PAGE TEXT
------------------------------------------------

As stated in the Global Fintech Report Q2 2018, published by CBINSIGHTS, during the first half of 2018 fintech projects attracted around UDS 57.9 billion of financing globally. Traditional institutions, bankers and big corporate players are facing an increasing lack of trust, and with that — the need to adjust to innovations. Fintech companies are here to close this gap and transform the financial market.
However, the fintech industry is facing constant disruptions caused by the lack of regulation, cyber-attacks, the absence of the so-called “human touch”, limited access to financing and the unreadiness of the banking sector to diversify. Among the many fintech market players, there exist fintech and crypto lawyers that make up the vast fintech legal sector.
We went to Brightman FinTech Law Firm, a boutique law firm, located in Kyiv, Ukraine, and is now focusing on the US emerging fintech market, having established in the fall of 2018 its representative office in New York City. Despite the company’s “freshness” on the Ukrainian legal market, its core team became engaged with the fintech and crypto industry from the first days of its formation in Ukraine. Providing ongoing legal support to the Ukrainian and foreign fintech and e-commerce start-ups, IT companies, cryptocurrency platforms, ICOs and venture capital investors, Brightman’s co-founders refer to the fintech market as a blockbuster whose footage evolves furiously. Krystyna Nyemchynova and Dmytro Honcharenko, the fintech “movie crew”, claim that it is now the right time to sit and watch fintech supersede conventional finance.
UJBL: Fintech is a new industry that is demonstrating extremely rapid development and spread across the globe. What are the core fintech trends today?
Dmytro Honcharenko: Digital transformation is rapidly changing the way we live and run business, and financial technologies and financial services industries are at the forefront of such transformation. Over the course of 2018 we have advised a number of venture capital funds and start-ups bringing artificial intelligence (AI), augmented analytics and machine learning experiences into the financial sector. AI based bots are one of the examples of how fintech solutions can ease the processing of payments. For instance, via various messengers, or help to make an investment decision based on the analyzed data in seconds. I think that in 2019 these fintech trends will keep growing. Another huge thing is, of course, blockchain, whose application in the digital word shall reach far beyond the main hypes of 2018, which are ICOs and cryptocurrencies.
With the PSD II Directive coming into force this year Europe experienced massive raise of Open Banking leads and API-based start-ups changing traditional way of various banking services, and Ukrainian entrepreneurs are staying abreast with the trend. Both Ukraine and the globe experience booming of corporate accelerators in 2017-2018 and 2019 will surely follow the trend, providing loads of billable hours for lawyers across various fields of law.
UJBL: How is the fintech industry developing in Ukraine? Do you predict any of the mentioned Western trends here?

------------------------------------------------

STATED EXERCISE 1
Report how many lines of the records contain the string "satellite". Give only the number.

Saved entries

------------------------------------------------

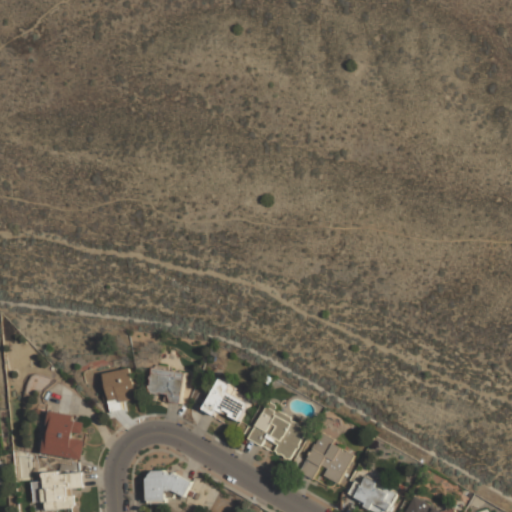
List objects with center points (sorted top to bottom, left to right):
park: (278, 190)
road: (254, 219)
building: (168, 383)
building: (168, 385)
building: (120, 387)
building: (120, 388)
building: (227, 401)
building: (229, 404)
building: (278, 432)
road: (155, 434)
building: (63, 435)
building: (285, 436)
building: (64, 438)
building: (327, 459)
building: (329, 460)
road: (120, 462)
road: (241, 474)
building: (167, 485)
building: (167, 487)
building: (58, 489)
building: (58, 491)
building: (373, 495)
building: (375, 497)
road: (119, 501)
building: (421, 507)
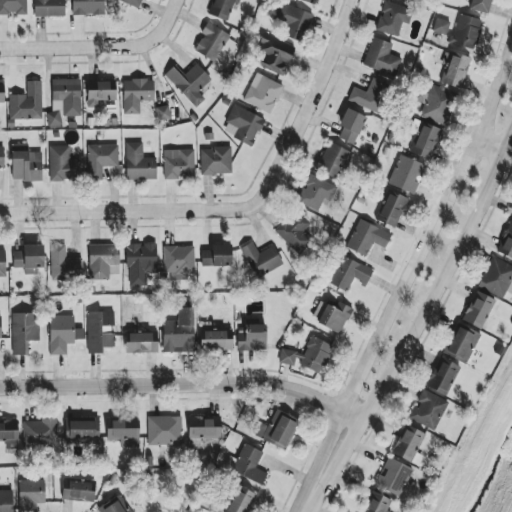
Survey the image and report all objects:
building: (307, 1)
building: (130, 2)
building: (480, 6)
building: (13, 7)
building: (88, 7)
building: (49, 8)
building: (222, 8)
road: (351, 14)
building: (393, 18)
building: (295, 23)
road: (170, 24)
building: (441, 27)
building: (466, 32)
building: (211, 42)
road: (76, 47)
building: (276, 57)
building: (382, 58)
building: (455, 71)
building: (190, 83)
building: (2, 92)
building: (100, 93)
building: (263, 93)
building: (137, 95)
building: (371, 96)
building: (64, 102)
building: (27, 103)
building: (438, 104)
building: (163, 113)
building: (243, 125)
building: (351, 126)
building: (426, 141)
road: (490, 145)
building: (1, 158)
building: (101, 160)
building: (216, 161)
building: (334, 161)
building: (139, 163)
building: (63, 165)
building: (26, 166)
building: (180, 166)
building: (407, 174)
building: (316, 193)
building: (392, 210)
road: (229, 214)
building: (294, 232)
building: (367, 238)
building: (506, 242)
building: (217, 256)
building: (29, 259)
building: (102, 260)
building: (179, 260)
building: (261, 260)
building: (2, 263)
building: (141, 263)
building: (64, 265)
building: (349, 274)
road: (408, 277)
building: (497, 278)
building: (478, 310)
building: (332, 316)
building: (0, 327)
road: (415, 328)
building: (99, 331)
building: (24, 332)
building: (180, 332)
building: (61, 334)
building: (215, 338)
building: (252, 338)
building: (141, 344)
building: (462, 344)
building: (308, 355)
building: (443, 376)
road: (185, 384)
building: (428, 410)
building: (203, 429)
building: (277, 429)
building: (82, 431)
building: (40, 433)
building: (9, 434)
building: (123, 435)
building: (409, 446)
building: (249, 465)
building: (394, 477)
building: (78, 491)
building: (31, 495)
building: (241, 500)
building: (6, 501)
building: (377, 503)
building: (115, 505)
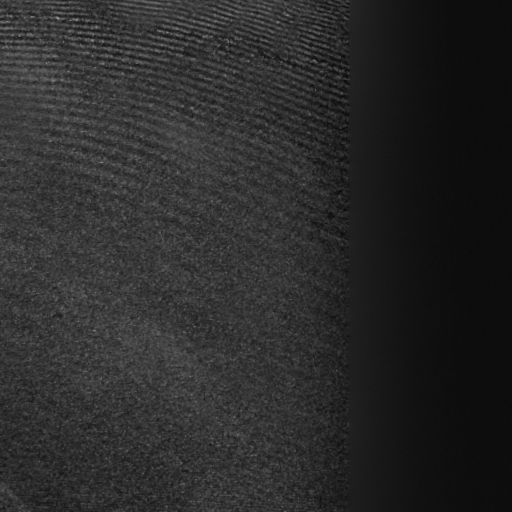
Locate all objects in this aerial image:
river: (254, 475)
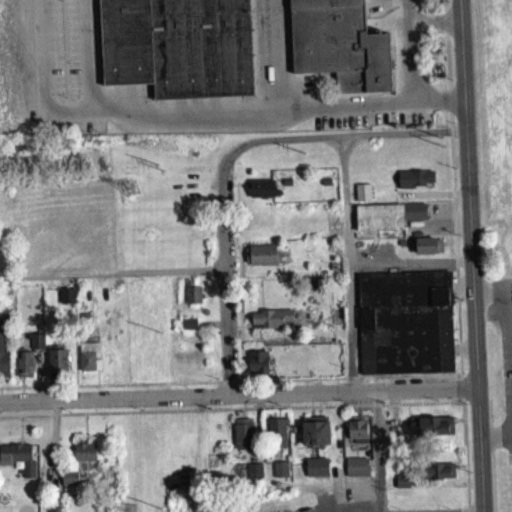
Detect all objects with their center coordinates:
building: (176, 48)
building: (335, 48)
building: (337, 48)
building: (177, 49)
road: (89, 51)
road: (272, 54)
road: (407, 57)
road: (446, 65)
road: (449, 136)
road: (228, 161)
building: (414, 184)
power tower: (130, 187)
building: (263, 195)
building: (362, 198)
building: (387, 222)
building: (428, 252)
road: (469, 255)
building: (263, 260)
road: (454, 262)
road: (349, 268)
road: (410, 270)
road: (111, 277)
building: (192, 301)
building: (272, 325)
building: (404, 327)
building: (189, 329)
building: (404, 329)
building: (36, 347)
building: (3, 357)
building: (260, 361)
road: (511, 361)
building: (88, 363)
building: (57, 366)
building: (257, 368)
building: (24, 370)
road: (346, 383)
road: (212, 387)
road: (226, 387)
road: (138, 389)
road: (35, 392)
road: (459, 394)
road: (238, 399)
road: (460, 405)
road: (282, 412)
road: (392, 424)
building: (430, 432)
building: (357, 434)
road: (510, 434)
building: (314, 437)
building: (277, 439)
building: (243, 440)
road: (376, 453)
road: (488, 458)
building: (20, 463)
building: (76, 471)
building: (356, 472)
building: (316, 473)
building: (280, 475)
building: (254, 477)
building: (438, 477)
building: (401, 487)
power tower: (131, 509)
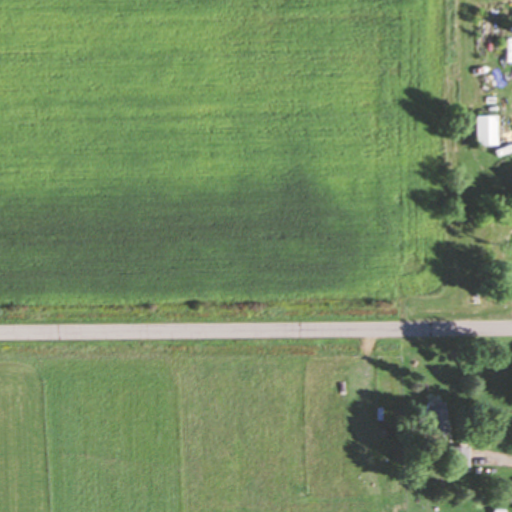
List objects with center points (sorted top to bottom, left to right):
building: (480, 130)
building: (508, 175)
road: (256, 328)
building: (429, 416)
building: (454, 458)
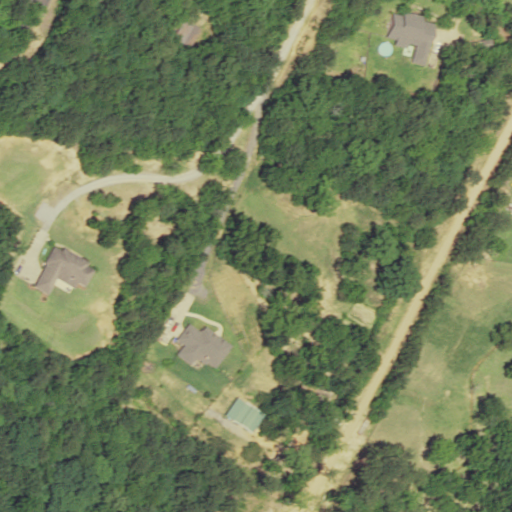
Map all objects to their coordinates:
building: (406, 32)
road: (257, 142)
road: (192, 167)
building: (58, 269)
road: (403, 318)
building: (197, 345)
building: (238, 413)
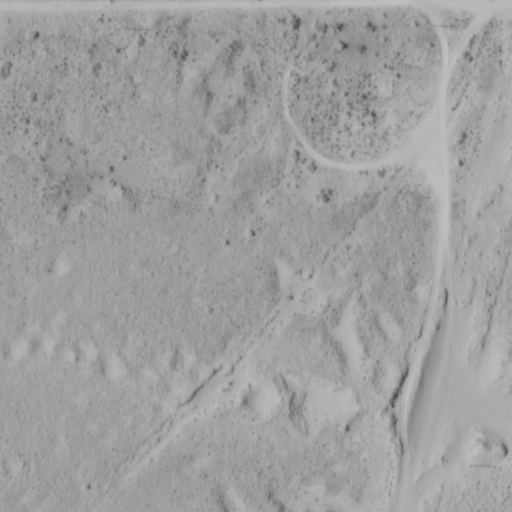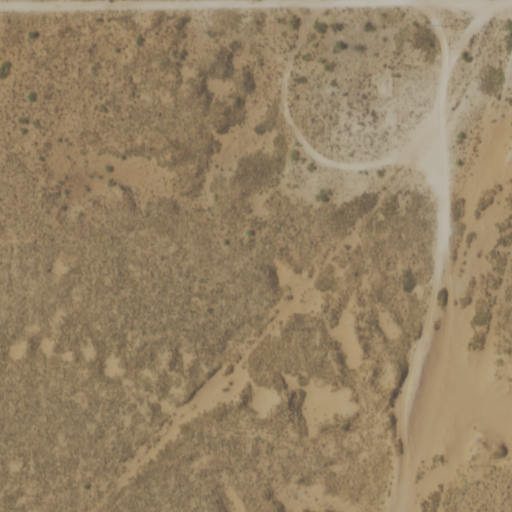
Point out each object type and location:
road: (241, 3)
road: (448, 243)
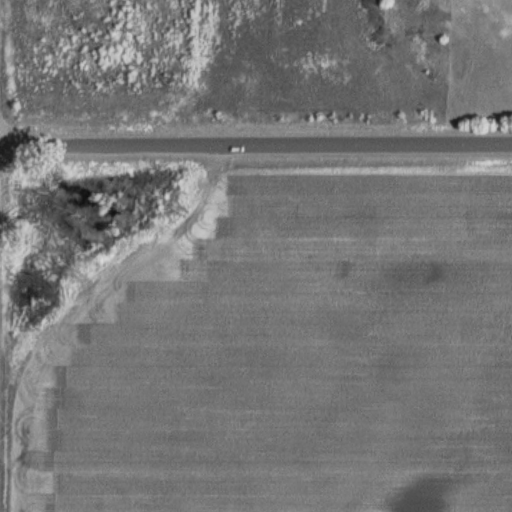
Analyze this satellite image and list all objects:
road: (256, 147)
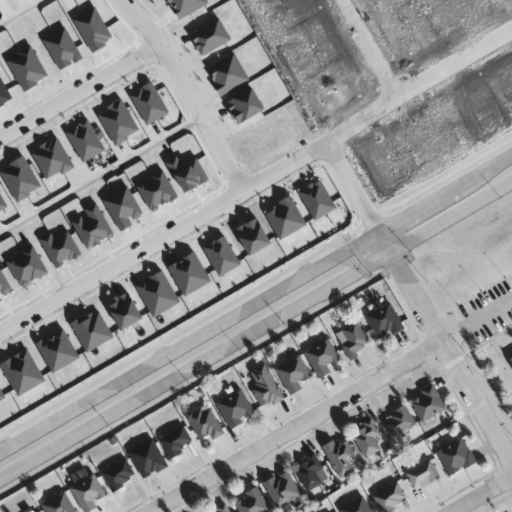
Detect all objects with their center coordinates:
road: (20, 11)
road: (376, 45)
road: (418, 81)
road: (80, 89)
road: (187, 91)
road: (101, 174)
road: (353, 185)
road: (163, 235)
road: (256, 303)
parking lot: (491, 314)
building: (386, 321)
building: (386, 322)
road: (256, 329)
building: (354, 340)
building: (354, 340)
road: (444, 346)
building: (323, 357)
building: (324, 358)
building: (511, 360)
building: (296, 375)
building: (296, 375)
building: (266, 387)
building: (267, 387)
building: (429, 404)
building: (430, 404)
building: (236, 409)
building: (237, 409)
building: (400, 422)
building: (400, 422)
building: (205, 423)
building: (206, 424)
road: (296, 427)
building: (368, 439)
building: (369, 440)
building: (177, 442)
building: (178, 442)
building: (457, 456)
building: (342, 457)
building: (458, 457)
building: (342, 458)
building: (148, 459)
building: (149, 459)
building: (311, 473)
building: (312, 474)
building: (120, 476)
building: (120, 476)
building: (424, 476)
building: (425, 476)
building: (283, 489)
building: (284, 490)
building: (89, 493)
building: (90, 493)
road: (482, 494)
building: (392, 499)
building: (392, 499)
building: (253, 503)
building: (253, 503)
building: (60, 504)
building: (60, 504)
building: (358, 506)
building: (358, 506)
building: (225, 510)
building: (226, 510)
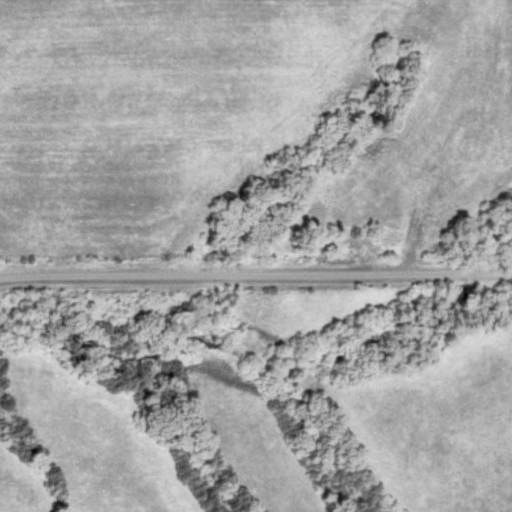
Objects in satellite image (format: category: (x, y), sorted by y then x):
road: (256, 274)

------------------------------------------------

STATED EXERCISE 2
Pick up the interview about the fintech industry after its final line and write the next part.

ANSWER 1
2

ANSWER 2
Krystyna Nyemchynova: I foresee the immense opportunities for the growth of the fintech market in Ukraine. I guess it all started when Ukraine appeared among the world’s ten leading countries by the number of cryptocurrency users. There was also a report presented by UNIT.City and USAID on the development of the fintech industry in our country. It turned out there were more than 80 fintech companies successfully operating in Ukraine. Despite constant crisis periods on the fintech market, including the lack of regulation and the instability of the investment market, the fintech ecosystem keeps growing rapidly in our country and can easily claim its status of a ‘life vest’ for the Ukrainian economy.
UJBL: The past year was probably the milestone period in the introduction of cryptocurrency regulations worldwide. How does it affect the crypto market?
D. H.: You are definitely right in your observation that during the past year regulators across the globe, including Ukrainian authorities, kept a keen eye on the crypto industry. It’s not just ICOs that they were looking at, but also crypto-trading and mining. The use of blockchain technology by well-built corporations and big retailers also attracted the interest of regulators and raised many antitrust and privacy law concerns.
Adoption of various regulations across the globe led to a drastic change of fundraising methods. For example, instead of public sale of tokens (ICO) that we had in the beginning of 2018, today we have a trend of security token issuance among closed community, making institutional investors and VC-alike crypto-funds the main source of funding. Many countries now regard crypto-assets as property, thus applying property tax rates to crypto, unlike in 2017 when it was commonly acknowledged that neither crypto nor operations with it are taxable. Despite numerous attempts in the US and other leading nations, crypto exchange-traded funds (ETFs) have not been launched yet, making it almost impossible for ‘big players’ to pump funds into crypto. Which results in crypto-trading market stagnation and sluggishness in cloud mining.
UJBL: How do you see the role of governments in regulating the fintech and crypto markets?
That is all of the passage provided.